EXERCISE DESCRIPTION:
Change every "locality" in the lines below to "site", and copy everything else in the lines without any change.
## BEGIN DATA ROWS
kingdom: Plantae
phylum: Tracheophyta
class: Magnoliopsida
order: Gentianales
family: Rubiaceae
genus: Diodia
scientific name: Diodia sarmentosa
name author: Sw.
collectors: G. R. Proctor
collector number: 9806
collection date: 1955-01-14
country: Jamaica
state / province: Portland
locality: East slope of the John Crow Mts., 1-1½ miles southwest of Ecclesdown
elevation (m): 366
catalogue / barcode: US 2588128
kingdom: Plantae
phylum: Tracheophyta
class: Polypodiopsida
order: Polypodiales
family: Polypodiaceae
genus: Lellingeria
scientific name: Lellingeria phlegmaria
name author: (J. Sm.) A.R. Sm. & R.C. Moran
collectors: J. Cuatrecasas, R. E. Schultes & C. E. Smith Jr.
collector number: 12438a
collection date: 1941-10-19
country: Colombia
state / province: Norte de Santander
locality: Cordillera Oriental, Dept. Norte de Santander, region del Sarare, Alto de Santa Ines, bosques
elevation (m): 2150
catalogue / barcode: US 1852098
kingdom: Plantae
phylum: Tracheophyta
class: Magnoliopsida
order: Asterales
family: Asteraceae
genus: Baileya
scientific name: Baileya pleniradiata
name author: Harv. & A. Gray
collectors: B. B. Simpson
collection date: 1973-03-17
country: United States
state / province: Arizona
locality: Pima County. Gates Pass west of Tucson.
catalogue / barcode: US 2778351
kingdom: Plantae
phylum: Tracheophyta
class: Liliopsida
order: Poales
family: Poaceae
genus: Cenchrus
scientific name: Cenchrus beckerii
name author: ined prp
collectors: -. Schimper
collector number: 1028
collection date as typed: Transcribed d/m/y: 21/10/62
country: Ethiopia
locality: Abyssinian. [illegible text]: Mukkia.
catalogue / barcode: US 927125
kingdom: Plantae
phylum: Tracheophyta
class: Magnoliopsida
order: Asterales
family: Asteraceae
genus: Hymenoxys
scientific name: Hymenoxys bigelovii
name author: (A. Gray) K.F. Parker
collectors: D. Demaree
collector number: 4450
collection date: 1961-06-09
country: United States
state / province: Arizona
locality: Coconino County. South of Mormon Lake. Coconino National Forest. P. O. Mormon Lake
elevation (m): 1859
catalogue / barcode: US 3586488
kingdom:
## END DATA ROWS
SOLUTION FOR THIS TASK:
kingdom: Plantae
phylum: Tracheophyta
class: Magnoliopsida
order: Gentianales
family: Rubiaceae
genus: Diodia
scientific name: Diodia sarmentosa
name author: Sw.
collectors: G. R. Proctor
collector number: 9806
collection date: 1955-01-14
country: Jamaica
state / province: Portland
site: East slope of the John Crow Mts., 1-1½ miles southwest of Ecclesdown
elevation (m): 366
catalogue / barcode: US 2588128
kingdom: Plantae
phylum: Tracheophyta
class: Polypodiopsida
order: Polypodiales
family: Polypodiaceae
genus: Lellingeria
scientific name: Lellingeria phlegmaria
name author: (J. Sm.) A.R. Sm. & R.C. Moran
collectors: J. Cuatrecasas, R. E. Schultes & C. E. Smith Jr.
collector number: 12438a
collection date: 1941-10-19
country: Colombia
state / province: Norte de Santander
site: Cordillera Oriental, Dept. Norte de Santander, region del Sarare, Alto de Santa Ines, bosques
elevation (m): 2150
catalogue / barcode: US 1852098
kingdom: Plantae
phylum: Tracheophyta
class: Magnoliopsida
order: Asterales
family: Asteraceae
genus: Baileya
scientific name: Baileya pleniradiata
name author: Harv. & A. Gray
collectors: B. B. Simpson
collection date: 1973-03-17
country: United States
state / province: Arizona
site: Pima County. Gates Pass west of Tucson.
catalogue / barcode: US 2778351
kingdom: Plantae
phylum: Tracheophyta
class: Liliopsida
order: Poales
family: Poaceae
genus: Cenchrus
scientific name: Cenchrus beckerii
name author: ined prp
collectors: -. Schimper
collector number: 1028
collection date as typed: Transcribed d/m/y: 21/10/62
country: Ethiopia
site: Abyssinian. [illegible text]: Mukkia.
catalogue / barcode: US 927125
kingdom: Plantae
phylum: Tracheophyta
class: Magnoliopsida
order: Asterales
family: Asteraceae
genus: Hymenoxys
scientific name: Hymenoxys bigelovii
name author: (A. Gray) K.F. Parker
collectors: D. Demaree
collector number: 4450
collection date: 1961-06-09
country: United States
state / province: Arizona
site: Coconino County. South of Mormon Lake. Coconino National Forest. P. O. Mormon Lake
elevation (m): 1859
catalogue / barcode: US 3586488
kingdom:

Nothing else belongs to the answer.